How XGboost implement quantile regression

Dear Community,

I want to leverage XGBoost to do quantile prediction- not only forecasting one value, as well as confidence interval. I noticed that this can be done easily via LightGBM by specify loss function equal to quantile loss, I am wondering anyone has done this via XGboost before? My guess is to do this via specify Grads/Hessian in Custom Objective Function, but not sure the right matrix to use here. Can someone help with this? Thanks!

Jackie

Take a look at https://towardsdatascience.com/regression-prediction-intervals-with-xgboost-428e0a018b

Hi @jackie930
Just wondering if you have found a solution for implementing quantile regression with XGBoost. it seems that the solution provided by @hcho3 is not quite reliable/stable (shared by many users).
I wonder why XGBoost does not have a similar approach like the one proposed in Catboost. I have tried both LightGBM and CatBoost. the first although fast but performed badly in term of prediction. CatBoost seems promising in terms of stability.
Would be great if this can be soon implemented in XGBoost.

@maply007 Are you aware of references and papers that discuss how to perform quantile regression with stability? How do you define stability?

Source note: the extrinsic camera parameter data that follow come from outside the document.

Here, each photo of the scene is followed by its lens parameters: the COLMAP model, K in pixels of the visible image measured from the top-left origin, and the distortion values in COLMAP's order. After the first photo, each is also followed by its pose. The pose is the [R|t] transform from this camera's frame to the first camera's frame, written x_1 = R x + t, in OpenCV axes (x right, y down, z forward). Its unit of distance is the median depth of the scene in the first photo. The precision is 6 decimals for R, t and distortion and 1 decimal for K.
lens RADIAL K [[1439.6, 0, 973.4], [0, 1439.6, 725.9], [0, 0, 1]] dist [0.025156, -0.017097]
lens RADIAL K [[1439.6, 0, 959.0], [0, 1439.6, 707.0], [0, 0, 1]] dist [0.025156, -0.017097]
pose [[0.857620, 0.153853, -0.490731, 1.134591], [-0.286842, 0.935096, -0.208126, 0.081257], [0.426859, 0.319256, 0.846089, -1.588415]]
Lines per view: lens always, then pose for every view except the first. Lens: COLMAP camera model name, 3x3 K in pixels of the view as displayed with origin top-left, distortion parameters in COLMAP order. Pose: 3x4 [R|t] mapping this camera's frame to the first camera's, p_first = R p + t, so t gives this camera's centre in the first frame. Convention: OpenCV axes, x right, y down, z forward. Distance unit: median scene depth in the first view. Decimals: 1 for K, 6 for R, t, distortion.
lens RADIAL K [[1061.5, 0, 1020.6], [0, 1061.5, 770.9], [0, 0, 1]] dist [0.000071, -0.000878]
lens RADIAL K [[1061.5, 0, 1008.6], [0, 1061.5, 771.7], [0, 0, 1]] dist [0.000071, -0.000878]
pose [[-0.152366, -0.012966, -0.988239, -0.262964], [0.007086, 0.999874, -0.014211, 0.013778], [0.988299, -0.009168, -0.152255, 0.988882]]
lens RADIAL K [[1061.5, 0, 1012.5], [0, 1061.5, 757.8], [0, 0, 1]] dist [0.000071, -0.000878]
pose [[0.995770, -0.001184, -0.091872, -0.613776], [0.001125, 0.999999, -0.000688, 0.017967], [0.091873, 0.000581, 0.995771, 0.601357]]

Admittedly, I did not try out the linked solution myself; I found it via quick googling. I’d like to read more about quantile regression myself and consider implementing in XGBoost in the future.

ps. I’ve recently helped implement survival (censored) regression where the label is of interval form: https://xgboost.readthedocs.io/en/latest/tutorials/aft_survival_analysis.html. I wonder if we can piggy-back on this work to implement quantile regression. Here is detailed derivation of survival regression in XGBoost: https://www.overleaf.com/read/nwmzmzqktpjb

Hi @hcho3
I just looked at the article that you mentioned and it seems to me that the whole approach that he is suggesting is based on an incorrect formula of the split gain (uses sum of the gradient instead of the square of the sum). i’ve ran his notebook and it seems to me that with the correct formula, its approximation of the gradient and the hessian does worse than the original one.